Saint Maximos the Confessor Appeared to Elder Iosif and Explained a Difficult Passage

4 May 2020

When he (Elder Iosif Vatopaidinos) was encouraging us once to study Patristic writings, he mentioned that there was benefit not only in their teaching and exhortations, but also from their prayers. As well as studying their works, we should call upon them.

In his hermitage at New Skete, on the Holy Mountain, while he was studying the works of Saint Symeon the New Theologian and, at the same time, praying to him the presence of the saint became so tangible that he felt diffident and reticent.

‘I drew back’, he said, ‘in case I touched him’.

He studied the Holy Fathers carefully, systematically and in depth and he always read the original not a modern translation. Writings well beyond the ability of many people to understand [because of the difficult language], such as those by Saints Gregory Palamas and Maximos the Confessor were not only easy for him, but also his principle spiritual nourishment, even though he had only rudimentary education*.

He had a living relationship with the Fathers whose texts he studied. He told me that on one occasion he couldn’t understand a particularly difficult passage by Maximos the Confessor and the saint himself appeared and explained it to him.

Often divine Grace helped him with particular questions or unknown words he came across in his reading.

Another time, we were discussing something and a word came up from one of the iambic canons of Saint John the Damascan and he told me that at that precise moment Grace told him what it meant. He passed on the definition to me and then we opened a dictionary to confirm the meaning. It was exactly as the Elder had said.

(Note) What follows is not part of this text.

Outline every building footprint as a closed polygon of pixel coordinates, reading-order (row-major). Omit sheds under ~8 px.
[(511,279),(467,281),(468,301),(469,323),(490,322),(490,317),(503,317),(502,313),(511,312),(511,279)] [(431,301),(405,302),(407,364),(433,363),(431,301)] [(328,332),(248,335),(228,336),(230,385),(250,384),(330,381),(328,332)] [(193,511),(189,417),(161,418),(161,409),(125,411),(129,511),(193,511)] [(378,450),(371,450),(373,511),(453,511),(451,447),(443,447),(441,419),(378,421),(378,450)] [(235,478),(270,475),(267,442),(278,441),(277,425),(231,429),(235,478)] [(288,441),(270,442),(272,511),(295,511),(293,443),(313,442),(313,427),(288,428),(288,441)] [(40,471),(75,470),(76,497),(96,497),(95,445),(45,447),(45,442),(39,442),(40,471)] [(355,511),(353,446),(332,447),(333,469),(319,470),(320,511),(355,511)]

* There has always been a tradition of scholarly monks on the Holy Mountain, but a concatenation of adverse circumstances in the 20th century meant that quite a number of monks arrived without much in the way of formal education. Saints Silouan, Joseph the Hesychast, Porfyrios, Païsios and the late Elder Efraim in Arizona were not men of letters, although Saint Païsios, in particular had a way with words. Yet all of them were able to read and understand Patristic texts. Saint Silouan actually addresses this in one of his letters: ‘People who don’t understand the Scriptures find them almost unintelligible. It’s only when they’re taught by the Holy Spirit that they comprehend everything’. Patristic writing is further complicated by the fact that not only are the concepts difficult, but the Greek can be impenetrable. The Cappadocian Fathers deliberately used an old form of Attic Greek, not to show off their erudition, but because they felt it better suited to their efforts to express the almost inexpressible. Thus, for example, they took the older concept of ‘hypostasis’  (‘underlying reality’) and refined it so that it meant ‘mode of being’. It is therefore truly astonishing that men with the educational background of those mentioned above were able to read and understand texts by Saints Gregory Palamas, Maximos the Confessor and the other Fathers in the original.